* [Passage for review]
Minor improvement suggestions, which can happen in a follow-up and don't need to block commit:

  1. +++ b/core/modules/filter/config/schema/filter.schema.yml
    @@ -51,8 +51,14 @@ filter_settings.filter_html:
           label: 'Allowed HTML'
    

    Allowed HTML tags

  2. +++ b/core/modules/filter/config/schema/filter.schema.yml
    @@ -51,8 +51,14 @@ filter_settings.filter_html:
    +        label: 'Attributes'
    

    Allowed attributes

  3. +++ b/core/modules/filter/config/schema/filter.schema.yml
    @@ -51,8 +51,14 @@ filter_settings.filter_html:
    +          label: 'Value'
    

    Allowed attribute values

Sam152’s picture

Status: Needs work » Needs review
FileSize
3.8 KB
47.93 KB

To fix the tests, it looks like the code to change the string into the array in defaultConfiguration is still required because that's what \Drupal\filter\FilterPluginCollection::getConfiguration uses to determine if the plugin is enabled for any given filter. Removing it causes it to consider filter_html enabled when it isn't.

As for the feedback:

1. Good catch.
2. Updated as suggested.
3. Fixed.
1. Better label, fixed.
2. Fixed.
3. Fixed.

Thanks for looking at the CR too.

Wim Leers’s picture

Status: Needs review » Needs work
+++ b/core/modules/filter/filter.install
@@ -0,0 +1,35 @@
+  $dependencies['filter'][8001] = [

+++ b/core/modules/filter/src/Tests/Update/FilterHtmlSchemaUpdateTest.php
@@ -0,0 +1,64 @@
+   * Tests filter_update_8001().

You forgot to update these to 8401… :) Once those are fixed, insta-RTBC!

Sam152’s picture

Status: Needs work » Needs review
FileSize
1013 bytes
47.93 KB

Fixed, good catch.

* [Data listing]
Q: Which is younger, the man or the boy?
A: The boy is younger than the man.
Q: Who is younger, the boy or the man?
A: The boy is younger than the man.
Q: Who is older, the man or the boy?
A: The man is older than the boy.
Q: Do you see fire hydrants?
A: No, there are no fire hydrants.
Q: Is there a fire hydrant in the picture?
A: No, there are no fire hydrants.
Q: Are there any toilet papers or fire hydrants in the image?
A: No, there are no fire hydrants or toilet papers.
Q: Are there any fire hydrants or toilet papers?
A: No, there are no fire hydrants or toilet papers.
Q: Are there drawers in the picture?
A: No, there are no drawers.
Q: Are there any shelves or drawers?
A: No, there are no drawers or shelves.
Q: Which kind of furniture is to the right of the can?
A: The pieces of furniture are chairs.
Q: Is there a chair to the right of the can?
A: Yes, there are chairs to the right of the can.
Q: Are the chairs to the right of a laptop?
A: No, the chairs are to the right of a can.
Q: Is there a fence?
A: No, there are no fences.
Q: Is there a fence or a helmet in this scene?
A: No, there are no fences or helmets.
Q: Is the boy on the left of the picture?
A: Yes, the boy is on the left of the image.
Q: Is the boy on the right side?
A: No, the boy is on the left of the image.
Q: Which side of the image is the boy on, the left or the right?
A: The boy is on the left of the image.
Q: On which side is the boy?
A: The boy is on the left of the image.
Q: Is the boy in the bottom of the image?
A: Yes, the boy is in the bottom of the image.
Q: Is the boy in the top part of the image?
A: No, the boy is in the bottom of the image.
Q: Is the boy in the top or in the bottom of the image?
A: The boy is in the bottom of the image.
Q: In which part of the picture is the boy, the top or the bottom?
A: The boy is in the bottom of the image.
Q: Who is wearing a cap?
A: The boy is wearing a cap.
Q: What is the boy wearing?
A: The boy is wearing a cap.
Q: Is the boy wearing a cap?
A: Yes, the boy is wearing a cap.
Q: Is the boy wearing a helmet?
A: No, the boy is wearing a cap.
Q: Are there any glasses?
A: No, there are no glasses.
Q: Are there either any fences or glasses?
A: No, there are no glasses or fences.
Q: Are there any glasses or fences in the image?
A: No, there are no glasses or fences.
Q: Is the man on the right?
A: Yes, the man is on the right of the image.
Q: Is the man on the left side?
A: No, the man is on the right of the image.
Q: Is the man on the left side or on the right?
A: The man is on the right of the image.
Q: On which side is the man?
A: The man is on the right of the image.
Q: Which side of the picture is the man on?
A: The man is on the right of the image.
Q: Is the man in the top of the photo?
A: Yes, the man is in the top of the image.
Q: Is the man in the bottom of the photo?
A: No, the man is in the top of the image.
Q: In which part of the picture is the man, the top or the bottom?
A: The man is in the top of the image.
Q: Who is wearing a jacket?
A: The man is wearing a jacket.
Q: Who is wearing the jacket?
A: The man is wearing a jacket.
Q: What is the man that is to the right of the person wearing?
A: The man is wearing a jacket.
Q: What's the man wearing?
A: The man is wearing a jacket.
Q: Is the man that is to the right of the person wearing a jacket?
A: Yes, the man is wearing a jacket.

* [Task instructions]
(1) Answer these about the filter schema review thread:
(a) What wording did the first suggestion in the thread give for the label 'Allowed HTML'?
(b) According to Sam152, which method uses the array from defaultConfiguration to decide whether the plugin is enabled?
(c) What number did Wim Leers say the update hook references should have been changed to?
(2) Carry the filter schema review thread on from its last post, "Fixed, good catch."

* [Responses per task]
(1)
(a) Allowed HTML tags
(b) \Drupal\filter\FilterPluginCollection::getConfiguration
(c) 8401

(2)
Wim Leers’s picture

Status: Needs review » Reviewed & tested by the community

🎉

larowlan’s picture

+++ b/core/modules/ckeditor/tests/modules/src/Kernel/CKEditorTest.php
@@ -49,7 +49,22 @@ protected function setUp() {
-            'allowed_html' => '<h2 id> <h3> <h4> <h5> <h6> <p> <br> <strong> <a href hreflang>',
+            'allowed_html' => [

Seeing this alerts me to the fact that there would be many contrib/client project tests that include something similar. Can we update the change record to say that if you have tests that create filter formats with this plugin, you have to change your allowed_html from a string to an array. But we should mention that you can use the static method inline to make the conversion with minimal fuss. We should provide a code sample showing this in the change record.

Other than that, it looks awesome and will be a great improvement to many Drupal8 projects in the wild!

larowlan’s picture

I'm not sure if #44 constitutes a BC break, asking some others for clarification.

How much work would it be for the plugin to be smart enough to juggle both a string and an array when used at the API level (obviously at the form level it doesn't need to)?

Sam152’s picture

Status: Reviewed & tested by the community » Needs review
FileSize
48.8 KB
1.22 KB

We actually got this for free in #36 but never added a test to prove it, added that.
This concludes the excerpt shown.